Manifesto della cultura afroamericana degli anni ‘60

I quattro protagonisti incarnano personaggi che visti dall’esterno sono figure idealizzate e sfuggenti a causa della fama e della loro capacità di vedere oltre il loro tempo. Rappresentanti di una comunità alla ribalta, alla ricerca di giustizia e accettazione, devono tutti fare i conti con le loro posizioni socialmente e culturalmente molto delicate. Quella che si mette in luce in questo film è la loro parte più umana, il loro rapporto personale che li lega come amici.

Essi condividono la fama ma hanno, logicamente, visioni della vita e della situazione sociale e politica, contrastanti. Malcolm X, musulmano, sta illustrando a Clay i principi del proprio credo e gli sta mostrando come agire da credente. La storia ci insegna che poi Cassius Clay cambierà il proprio nome in quello di  Muhammed Alì, decisione presa in seguito alla propria conversione all’islam.

Questo è uno degli argomenti affrontati nella vicenda, oltre alla carriera musicale di Cooke e alla sua ammirazione per Bob Dylan, alla voglia di Brown di affrontare la carriera da attore e all’impegno nella lotta per i diritti civili che Malcolm X vorrebbe vedere in tutti i propri compagni. Quattro amici che dialogano, si scontrano e si riavvicinano, protetti da quelle quattro mura, protetti dall’America bianca.

Dalla pièce teatrale al cinema

La vicenda è tratta da una pièce teatrale scritta da Kemp Powers, che ha poi riarrangiato la sua stessa scrittura per renderla una sceneggiatura adatta al cinema. La caratteristica migliore della sua opera è quella di riuscire a mescolare con raffinatezza le vicende storiche ben note con i pensieri e i dialoghi che i quattro personaggi avrebbero potuto condividere. Se tutta la vicenda ci fosse stata raccontata da uno dei protagonisti come un evento successo veramente, non ci stupiremmo del suo racconto.

L’umanità delle paure di Sam Cooke, la voglia di cambiare di Jim Brown, la voglia di scoprire il mondo di un giovane Cassius Clay e la spinta sociale di Malcolm X traspaiono da ogni parola scambiata e da ogni espressione dei sempre puntuali interpreti. L’unica nota negativa che si può riscontrare è quella del focus che il film pone sui continui attacchi di Malcolm X nei confronti di Sam Cooke, circa il suo orientamento verso il mercato discografico yankee e la sua scelta di suonare in locali un tempo interdetti alla popolazione nera (es. il Copacabana).
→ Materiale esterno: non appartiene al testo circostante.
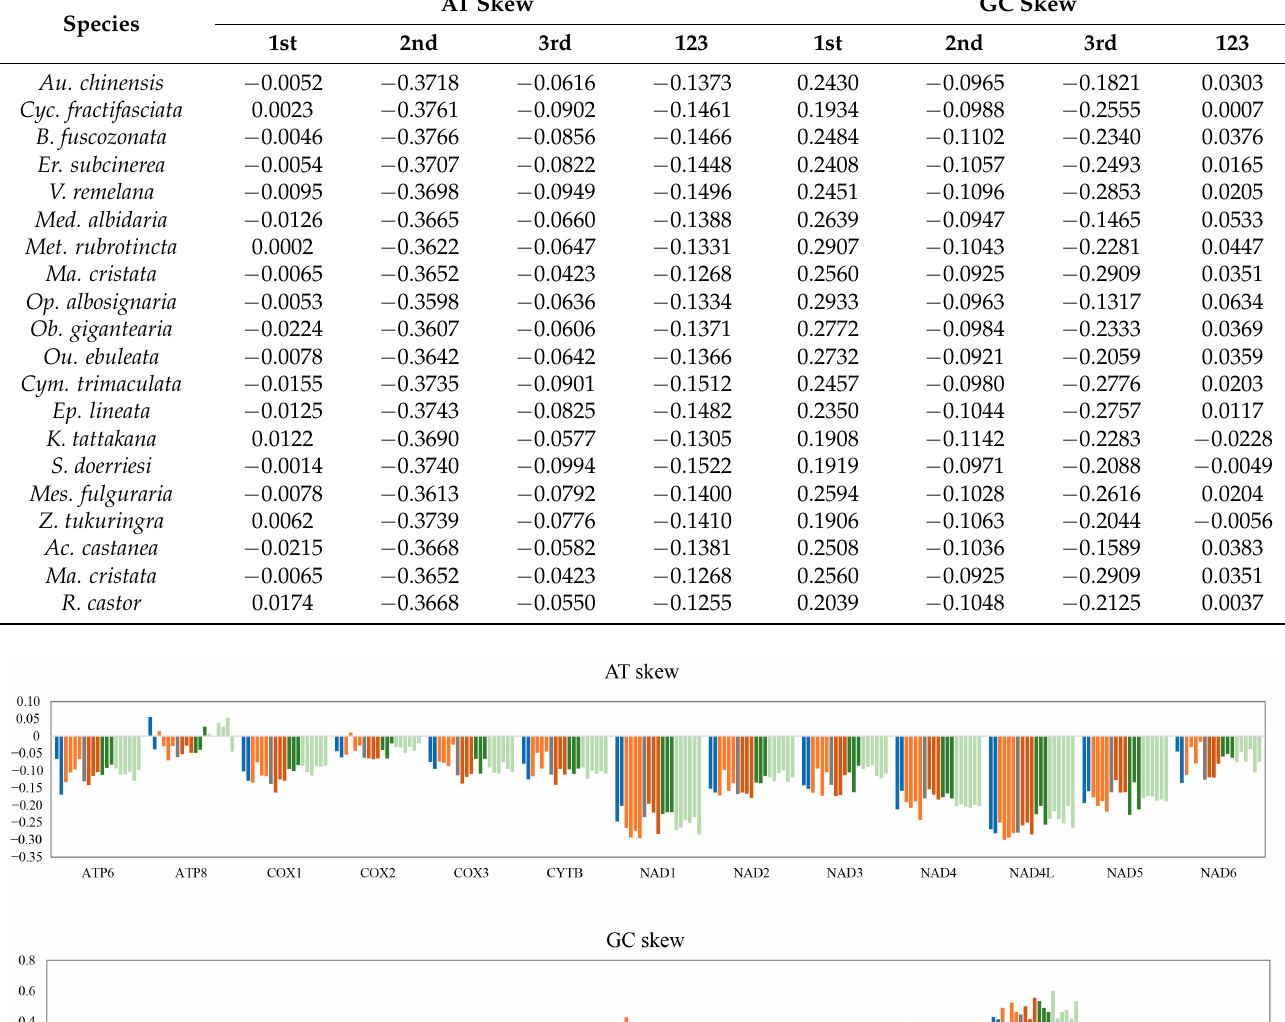
Table 2. AT and GC skew at different position of codon for 13 PCG genes in 19 moth mitogenomes.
La figura in generale di Malcom X, anche in merito al suo prossimo allontanamento dalla comunità di cui faceva parte a causa del cambiamento di ideali, rischia di discostarsi troppo dalla reale figura che richiama; una delle critiche mosse al film è appunto quella che Malcolm X fosse una persona molto più dinamica, oralmente aggressiva e feroce di quanto sia resa nel film della King.
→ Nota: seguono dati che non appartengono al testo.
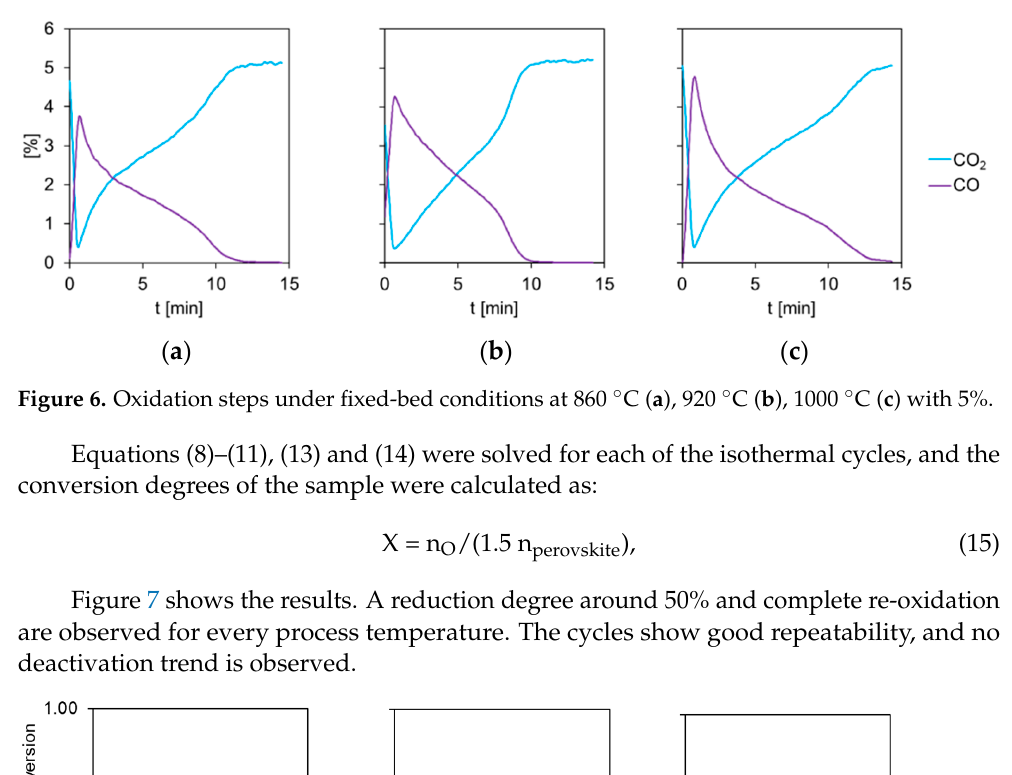
Figure 5. Reduction steps under fixed-bed conditions at 860 °C ( a ), 920 °C ( b ), 1000 °C, ( c ) with 5%.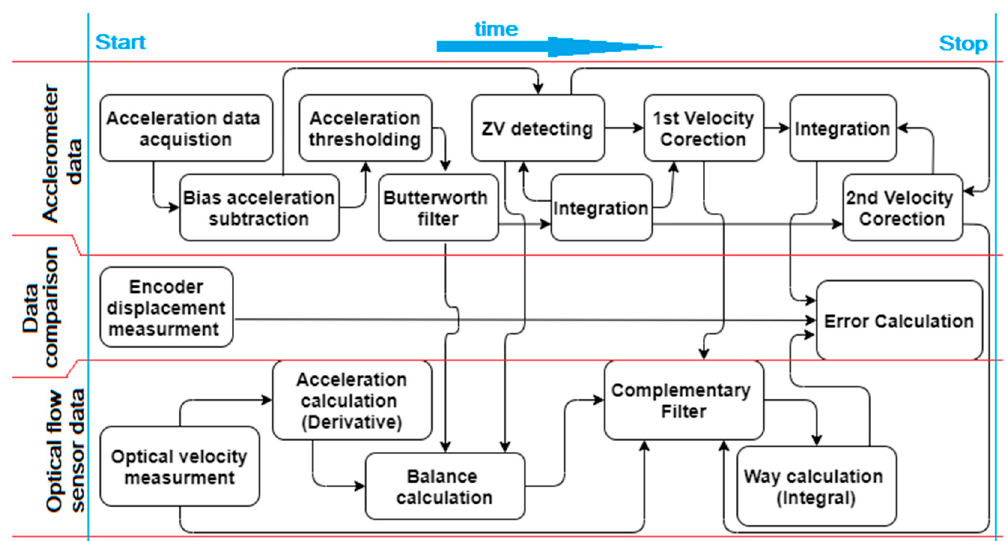
Figure 4. The flowchart of data processing algorithm for displacement (way) estimation concerning the accelerometer, optical flow sensor (OFS), complementary filter, and error calculations in relation to the encoder.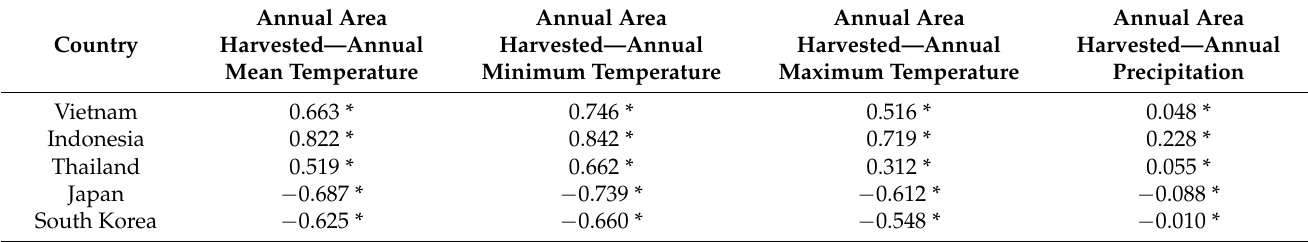
Table 12. Correlation coefficients of climate indicators (annual mean, annual maximum, annual minimum air temperature, and annual precipitation) and area harvested of rice in Vietnam, Indonesia, Thailand, Japan, and South Korea. (Source: data retrieved from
Opera giusta per l’anno giusto

Regina King ha diretto un’opera che si proietta già verso la stagione dei premi, pronta a fare incetta di riconoscimenti alla fine di una stagione cinematografica povera di contenuti. La sceneggiatura merita che il proprio valore venga riconosciuto, la direzione della King è puntuale e semplice, riesce a non intromettersi tra i suoi personaggi, nonostante ne indaghi le personalità a fondo.

Le prove degli attori sono tanto riuscite quanto era la difficoltà che si presentava loro; merito degli interpreti è quello di interpretare quattro amici prima che quattro delle più emblematiche figure sociali del secolo scorso.
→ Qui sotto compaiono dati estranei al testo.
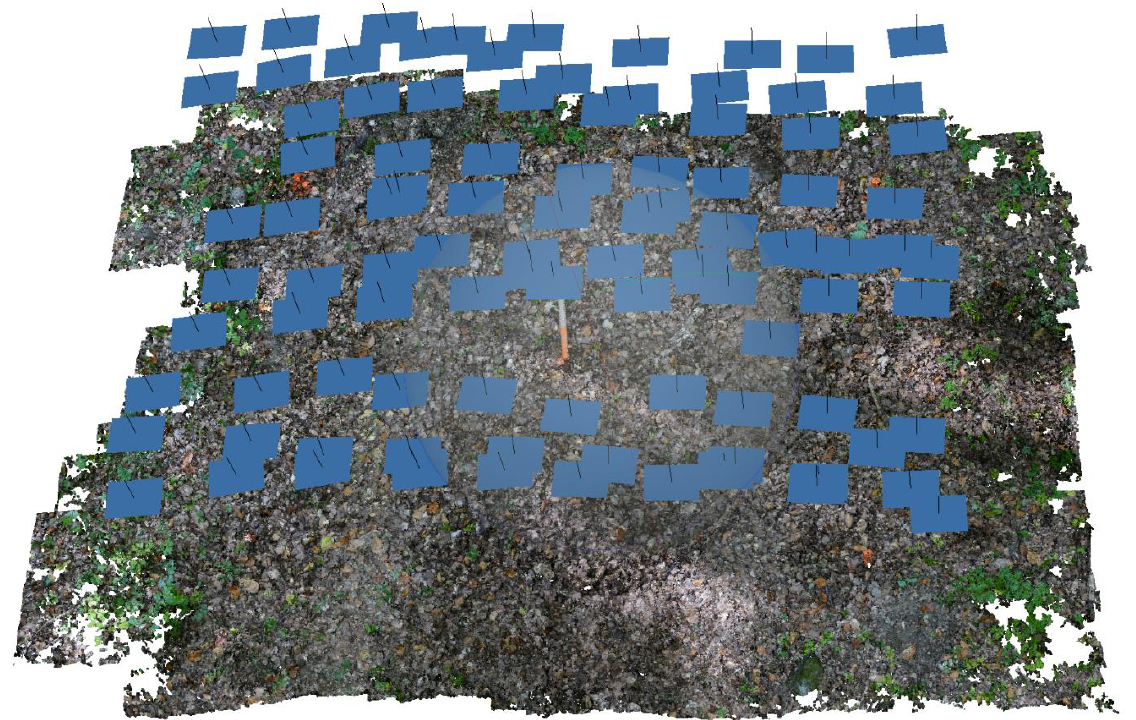
Figure 2. Placement pattern of the camera during photographic scanning of a single plot.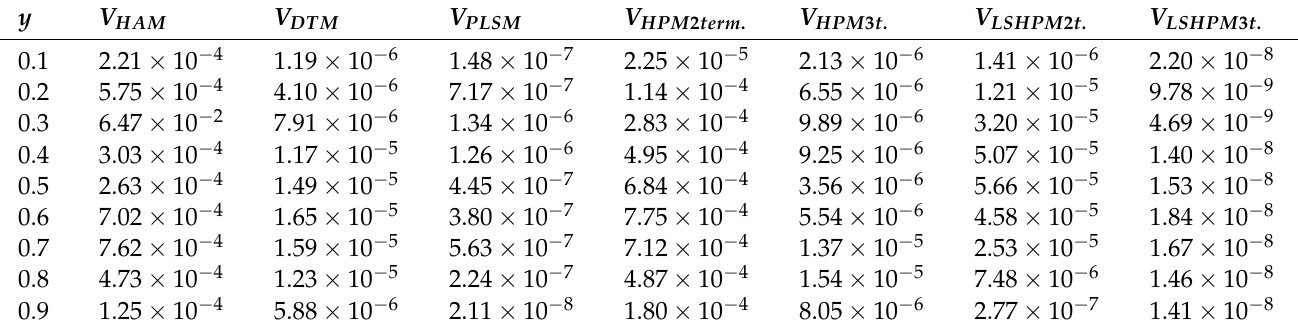
Table 2. Comparison of the absolute errors of the approximate solutions V in case Re = 1 and Ha =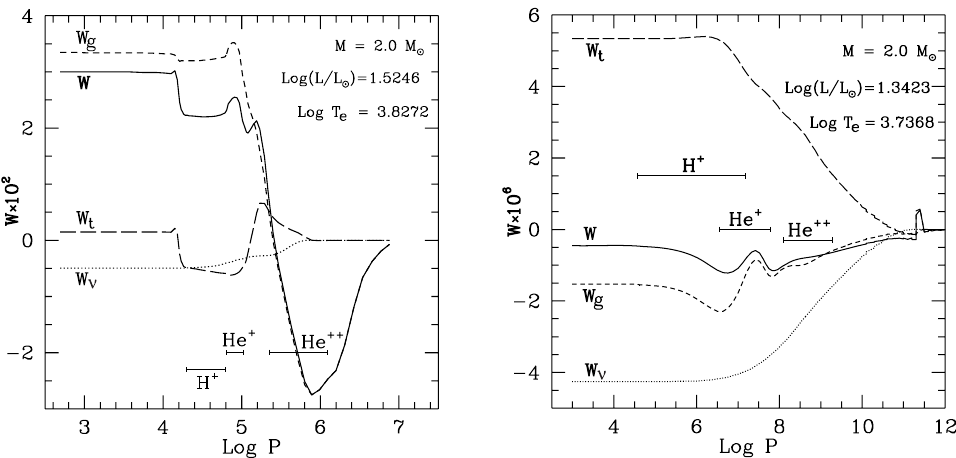
Figure 7: Accumulated work integral 𝑊 as a function of the depth co-ordinate log( 𝑝 ). Results are shown for the 𝑛 = 1 radial mode of a Delta Scuti star located inside the instability strip (left panel) and outside the red edge of the instability strip (right panel). The stability calculations include viscous dissipation by the small-scale turbulence (Xiong, 1989, see Eq. (138)). Contributions to 𝑊 (solid curve) arising from the gas pressure perturbations, 𝑊 g (dashed curve), the turbulent pressure perturbations, 𝑊 t (long-dashed curve), and from the turbulent viscosity, 𝑊 𝜈 (dotted curve), are illustrated ( 𝑊 = 𝑊 g + 𝑊 t + 𝑊 𝜈 ). The ionization zones of H and He are indicated. Images adapted from Xiong and Deng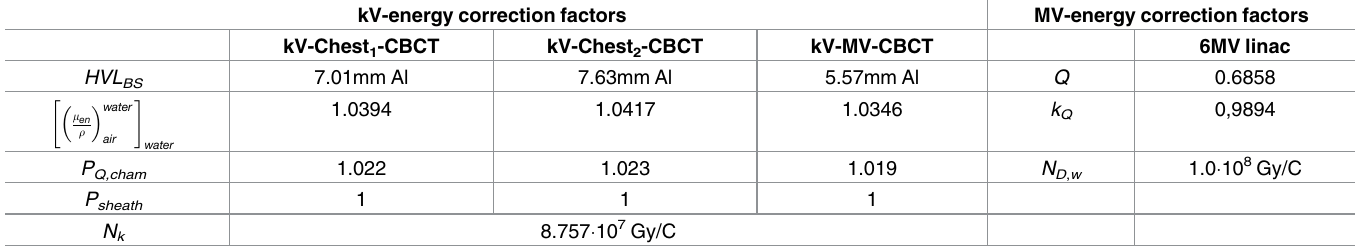
Table 2. Absolute dose correction factors for kV- and MV-energy, based on AAPM TG61 report and IAEA TRS 398, respectively, whereas the val- ues for HVL BS and Q were calculated from the beam quality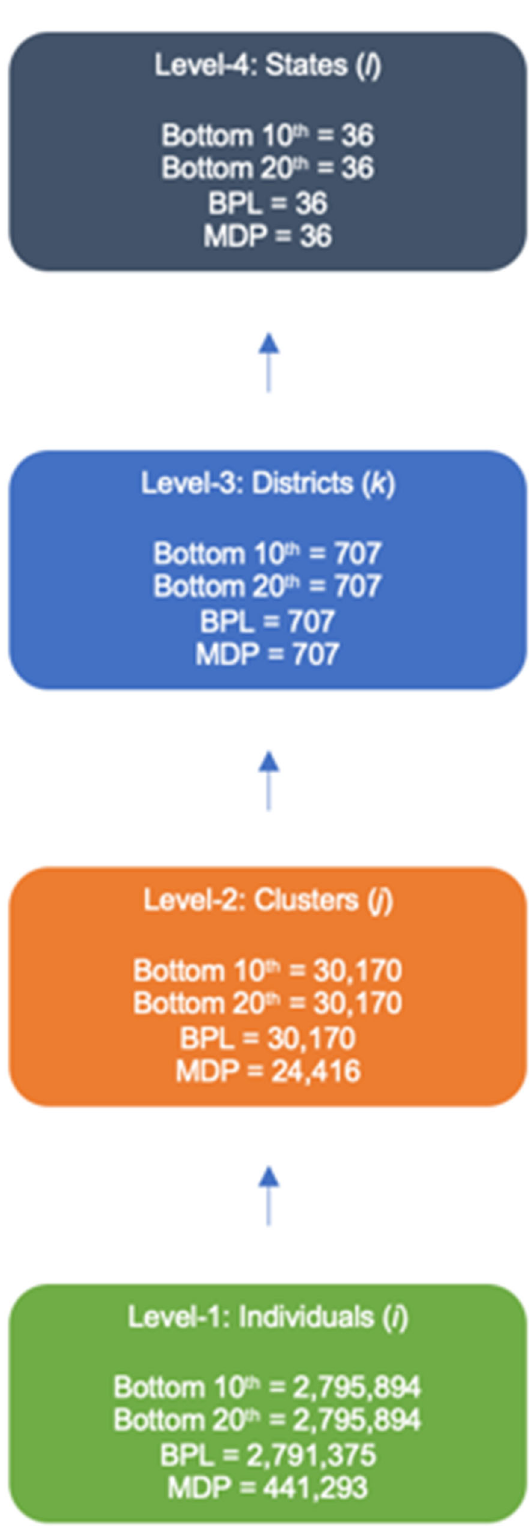
Fig. 1 Multilevel structure for four measures of poverty across states and Union Territories in India. Green describes individuals, orange describes clusters, blue describes districts, and gray describes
Il film si inserisce alla perfezione in quello che è stato il 2020: nell’anno del Covid-19 e degli scontri legati al movimento Black Lives Matter, un’opera nella quale il tema della segregazione razziale è trattato nello spazio chiuso di una camera in compagnia di massimo quattro persone sembra essere davvero catalizzatrice degli eventi contemporanei. Una serata tra amici, discutendo liberamente e lasciandosi andare ad un flusso di coscienza che solo nell’intimità di quella stanza si poteva trovare, col mondo fuori, in attesa.